With the dust still not settled on the RBNZ and FOMC outcome, and the BoJ and RBA still ahead of us, there’s a fair smattering of events that will feed into the ‘will they won’t they?’ debate for these latter two central banks over the course of Thursday.

On the BoJ front, source reports late last week suggested that today’s Japan industrial production figures will have significant bearing on tomorrow’s deliberations and finalisation of expected downward revisions to near term growth forecasts as well as the policy outcome. A relatively sharp deterioration in annual growth, to -2.6% from -0.4%, is expected. For choice (just) we are of the view the BoJ will stand pat on Friday.

Locally, NAB’s latest residential property survey will be of interest in part for its latest read on the proportion of foreign buyers of both new and existing properties in Q3, following recent indications of a cooling Sydney/Melbourne market evident in falling auction clearance rates. Also today we’ll get Q3 trade prices, where we look for little change in the implied terms of trade.

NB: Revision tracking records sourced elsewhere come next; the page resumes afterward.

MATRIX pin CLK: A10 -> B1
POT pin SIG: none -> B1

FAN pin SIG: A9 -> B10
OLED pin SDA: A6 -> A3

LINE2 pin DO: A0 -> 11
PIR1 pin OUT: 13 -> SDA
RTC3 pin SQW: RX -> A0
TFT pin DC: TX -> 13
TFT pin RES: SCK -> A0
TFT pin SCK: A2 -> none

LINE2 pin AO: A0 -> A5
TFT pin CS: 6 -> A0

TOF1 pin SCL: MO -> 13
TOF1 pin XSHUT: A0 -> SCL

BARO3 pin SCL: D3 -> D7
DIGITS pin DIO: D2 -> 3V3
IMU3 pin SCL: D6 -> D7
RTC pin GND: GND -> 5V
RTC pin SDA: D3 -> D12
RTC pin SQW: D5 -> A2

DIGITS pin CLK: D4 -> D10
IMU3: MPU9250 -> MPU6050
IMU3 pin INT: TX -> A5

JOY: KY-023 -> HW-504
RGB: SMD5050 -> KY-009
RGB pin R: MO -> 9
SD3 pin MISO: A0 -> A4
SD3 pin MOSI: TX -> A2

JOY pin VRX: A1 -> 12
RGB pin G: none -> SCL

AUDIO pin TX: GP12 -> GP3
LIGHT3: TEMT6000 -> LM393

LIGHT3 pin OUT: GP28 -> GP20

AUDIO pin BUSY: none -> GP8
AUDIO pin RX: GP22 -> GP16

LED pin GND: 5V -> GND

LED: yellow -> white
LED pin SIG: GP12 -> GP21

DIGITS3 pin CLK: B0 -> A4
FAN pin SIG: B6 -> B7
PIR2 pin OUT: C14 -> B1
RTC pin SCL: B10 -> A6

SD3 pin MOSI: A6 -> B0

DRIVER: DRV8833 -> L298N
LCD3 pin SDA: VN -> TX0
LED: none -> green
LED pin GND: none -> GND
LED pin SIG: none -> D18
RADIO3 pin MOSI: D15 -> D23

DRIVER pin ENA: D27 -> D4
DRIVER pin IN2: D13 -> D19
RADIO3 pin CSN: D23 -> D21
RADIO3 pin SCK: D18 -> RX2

Offshore tonight, we get the Advance estimate of US Q3, and where the latest Atlanta Fed ‘GDPNow’ estimate has been raised to 1.1% from 0.8% following the sharp contraction in the Sep Advance Goods Trade Balance.  Market consensus still sits at 1.5%, according to Bloomberg. Also due tonight are the weekly jobless claims and Pending Home Sales.

Overnight

On global stock markets, the S&P 500 was +1.20%. Bond markets saw US 10-years +5.86bp to 2.10%. On commodity markets, Brent crude oil +4.76% to $49.04, gold+0.9% to $1,177, iron ore -3.0% to $49.95. AUD is at 0.711 and the range was 0.7081 to 0.7207.